Consegna: Conta le righe dei dati in cui compare la stringa "thermengolf" e scrivi soltanto il numero.

Dati di partenza:
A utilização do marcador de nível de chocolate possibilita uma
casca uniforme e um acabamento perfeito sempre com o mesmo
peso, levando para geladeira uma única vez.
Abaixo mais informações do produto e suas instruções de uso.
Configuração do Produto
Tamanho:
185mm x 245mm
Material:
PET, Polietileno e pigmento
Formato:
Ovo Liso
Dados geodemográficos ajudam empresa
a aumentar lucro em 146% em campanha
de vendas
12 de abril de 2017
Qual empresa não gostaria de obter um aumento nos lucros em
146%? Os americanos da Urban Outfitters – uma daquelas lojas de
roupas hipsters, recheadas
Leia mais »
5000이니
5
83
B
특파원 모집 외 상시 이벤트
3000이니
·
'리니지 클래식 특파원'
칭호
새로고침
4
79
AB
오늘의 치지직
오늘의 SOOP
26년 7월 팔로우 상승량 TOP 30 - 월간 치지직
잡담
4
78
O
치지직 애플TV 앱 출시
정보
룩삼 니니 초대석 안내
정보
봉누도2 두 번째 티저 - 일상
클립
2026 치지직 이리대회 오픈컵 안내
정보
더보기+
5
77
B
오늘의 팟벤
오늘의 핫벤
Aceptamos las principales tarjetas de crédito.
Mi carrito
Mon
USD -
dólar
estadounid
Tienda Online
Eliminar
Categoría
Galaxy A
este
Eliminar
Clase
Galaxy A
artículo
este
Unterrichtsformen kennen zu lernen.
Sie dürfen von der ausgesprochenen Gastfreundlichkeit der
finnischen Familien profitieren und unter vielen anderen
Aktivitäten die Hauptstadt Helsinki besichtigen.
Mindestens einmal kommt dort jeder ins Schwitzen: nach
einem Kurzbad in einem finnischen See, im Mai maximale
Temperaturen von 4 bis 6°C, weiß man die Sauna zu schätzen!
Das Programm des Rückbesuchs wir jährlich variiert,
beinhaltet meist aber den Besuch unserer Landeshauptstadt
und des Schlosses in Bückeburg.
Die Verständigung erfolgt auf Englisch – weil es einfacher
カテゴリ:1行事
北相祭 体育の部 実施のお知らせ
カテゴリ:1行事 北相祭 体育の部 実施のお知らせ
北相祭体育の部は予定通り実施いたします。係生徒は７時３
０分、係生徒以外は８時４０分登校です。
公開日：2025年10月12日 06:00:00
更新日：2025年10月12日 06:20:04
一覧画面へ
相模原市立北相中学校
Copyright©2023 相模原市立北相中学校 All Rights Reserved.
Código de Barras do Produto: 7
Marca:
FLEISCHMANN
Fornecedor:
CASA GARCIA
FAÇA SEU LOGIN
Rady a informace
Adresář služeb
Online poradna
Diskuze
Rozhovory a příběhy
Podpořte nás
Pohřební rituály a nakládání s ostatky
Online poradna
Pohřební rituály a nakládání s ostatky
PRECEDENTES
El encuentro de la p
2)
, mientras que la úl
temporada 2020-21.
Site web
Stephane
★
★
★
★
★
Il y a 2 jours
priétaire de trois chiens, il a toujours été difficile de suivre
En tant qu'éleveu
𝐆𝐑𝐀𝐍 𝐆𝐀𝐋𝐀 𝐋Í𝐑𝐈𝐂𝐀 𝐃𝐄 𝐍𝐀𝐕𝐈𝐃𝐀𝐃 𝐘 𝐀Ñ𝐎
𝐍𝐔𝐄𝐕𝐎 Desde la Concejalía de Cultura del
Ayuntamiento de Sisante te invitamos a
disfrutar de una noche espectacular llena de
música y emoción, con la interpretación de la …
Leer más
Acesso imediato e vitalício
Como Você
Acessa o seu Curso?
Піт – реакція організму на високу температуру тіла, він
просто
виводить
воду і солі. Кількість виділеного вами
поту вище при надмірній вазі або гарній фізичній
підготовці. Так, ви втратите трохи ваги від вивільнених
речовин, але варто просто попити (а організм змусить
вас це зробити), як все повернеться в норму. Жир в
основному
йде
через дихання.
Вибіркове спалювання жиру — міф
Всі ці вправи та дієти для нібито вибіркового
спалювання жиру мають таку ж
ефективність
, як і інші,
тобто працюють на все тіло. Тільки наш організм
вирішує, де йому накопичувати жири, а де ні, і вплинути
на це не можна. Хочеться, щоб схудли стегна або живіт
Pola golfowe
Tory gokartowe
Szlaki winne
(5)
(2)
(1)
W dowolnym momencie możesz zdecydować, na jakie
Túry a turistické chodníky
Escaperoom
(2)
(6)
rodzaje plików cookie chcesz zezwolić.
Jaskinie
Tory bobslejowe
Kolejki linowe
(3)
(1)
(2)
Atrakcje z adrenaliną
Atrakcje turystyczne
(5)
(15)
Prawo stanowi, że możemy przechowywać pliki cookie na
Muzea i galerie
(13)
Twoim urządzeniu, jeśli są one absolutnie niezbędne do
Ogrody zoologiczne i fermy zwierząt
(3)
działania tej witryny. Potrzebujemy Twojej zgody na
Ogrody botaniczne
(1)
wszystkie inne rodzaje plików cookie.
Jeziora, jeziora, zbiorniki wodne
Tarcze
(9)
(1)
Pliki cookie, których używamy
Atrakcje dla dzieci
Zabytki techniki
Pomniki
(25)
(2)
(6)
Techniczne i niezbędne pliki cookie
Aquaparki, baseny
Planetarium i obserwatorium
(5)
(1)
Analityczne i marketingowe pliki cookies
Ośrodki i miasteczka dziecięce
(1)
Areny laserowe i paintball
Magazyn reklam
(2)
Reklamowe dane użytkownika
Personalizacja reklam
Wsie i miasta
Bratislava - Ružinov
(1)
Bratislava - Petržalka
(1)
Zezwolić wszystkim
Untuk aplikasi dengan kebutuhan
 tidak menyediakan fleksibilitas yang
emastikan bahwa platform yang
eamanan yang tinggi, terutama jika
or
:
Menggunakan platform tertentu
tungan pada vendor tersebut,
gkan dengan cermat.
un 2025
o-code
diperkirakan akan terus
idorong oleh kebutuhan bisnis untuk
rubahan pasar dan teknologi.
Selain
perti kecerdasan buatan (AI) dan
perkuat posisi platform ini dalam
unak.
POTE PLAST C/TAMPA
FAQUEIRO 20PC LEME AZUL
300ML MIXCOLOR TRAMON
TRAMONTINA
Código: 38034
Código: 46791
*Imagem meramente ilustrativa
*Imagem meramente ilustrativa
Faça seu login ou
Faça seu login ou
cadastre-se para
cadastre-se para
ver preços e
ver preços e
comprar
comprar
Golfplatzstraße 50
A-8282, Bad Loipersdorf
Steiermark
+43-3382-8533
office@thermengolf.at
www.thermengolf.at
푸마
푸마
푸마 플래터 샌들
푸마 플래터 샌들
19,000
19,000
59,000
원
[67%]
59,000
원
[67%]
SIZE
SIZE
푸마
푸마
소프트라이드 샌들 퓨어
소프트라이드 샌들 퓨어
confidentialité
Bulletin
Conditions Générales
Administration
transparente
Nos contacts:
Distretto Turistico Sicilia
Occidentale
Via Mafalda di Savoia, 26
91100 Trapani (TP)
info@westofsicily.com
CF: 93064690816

Soluzione qui sotto: 2